Stored data entries:
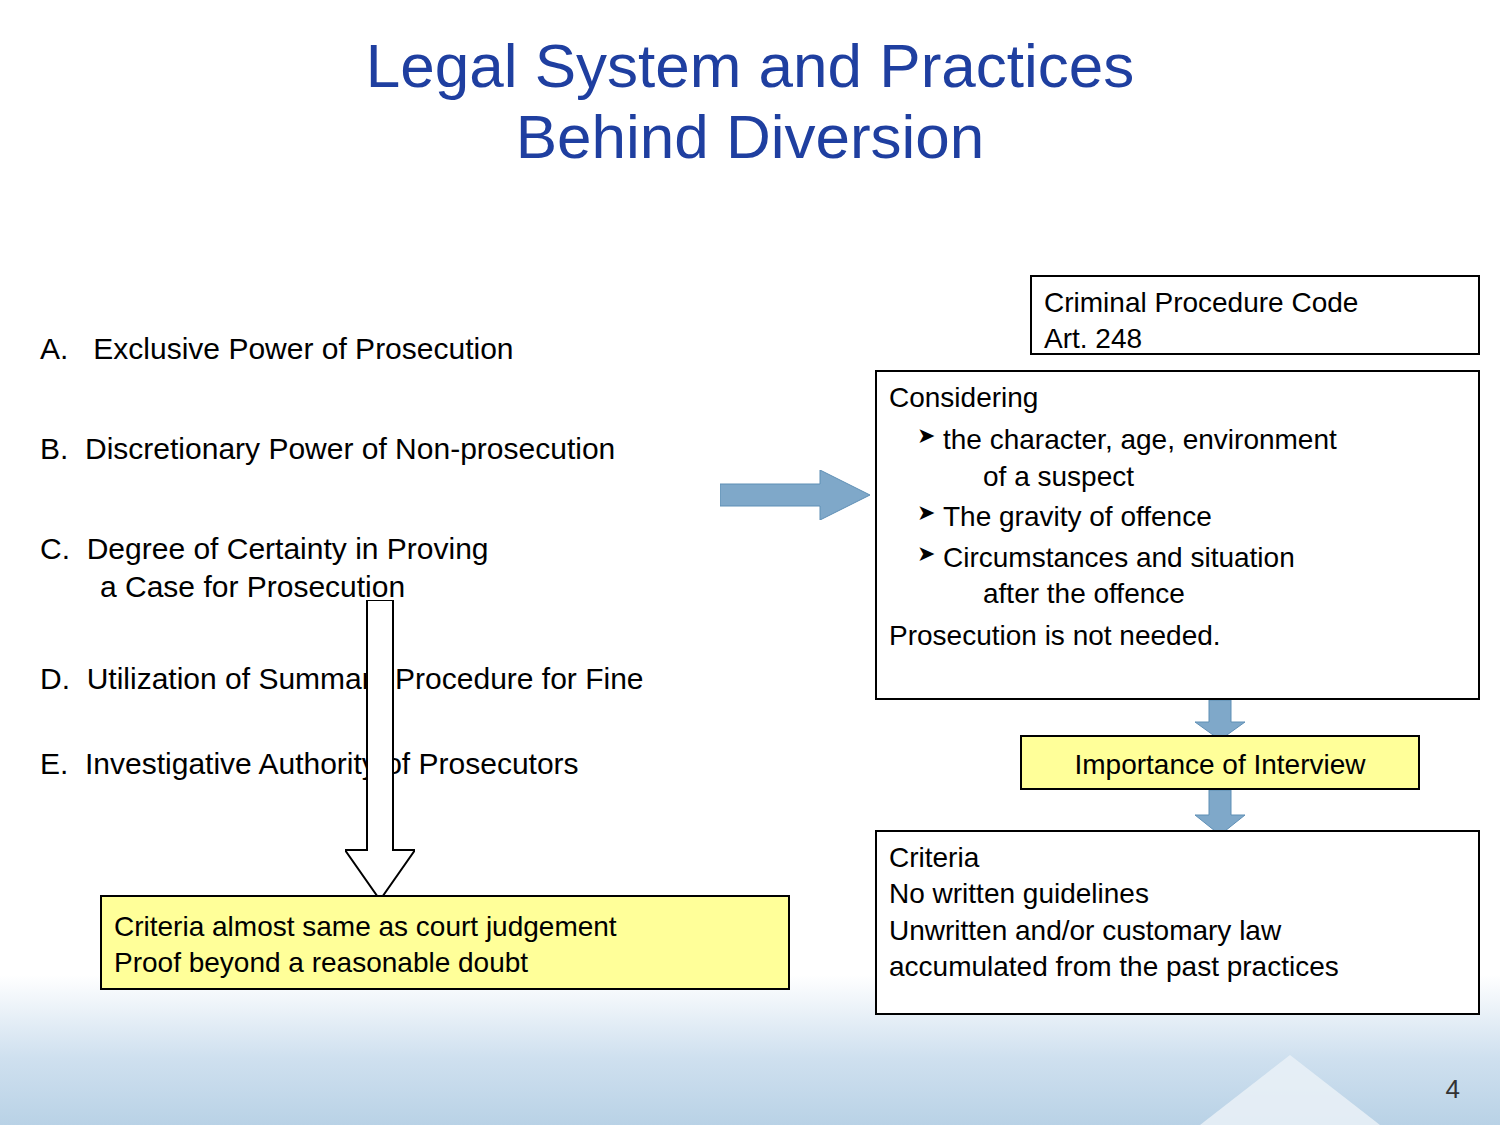Legal System and Practices
Behind Diversion
A. Exclusive Power of Prosecution
B. Discretionary Power of Non-prosecution
C. Degree of Certainty in Provinga Case for Prosecution
D. Utilization of Summary Procedure for Fine
E. Investigative Authority of Prosecutors
Criminal Procedure Code
Art. 248
Considering
the character, age, environmentof a suspect
The gravity of offence
Circumstances and situationafter the offence
Prosecution is not needed.
Importance of Interview
Criteria
No written guidelines
Unwritten and/or customary law
accumulated from the past practices
Criteria almost same as court judgement
Proof beyond a reasonable doubt
4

▶ [Your task]
Each line of the entries above that has the word "Procedure" is to be copied.

▶ [Answer to the exercise]
D. Utilization of Summary Procedure for Fine
Criminal Procedure Code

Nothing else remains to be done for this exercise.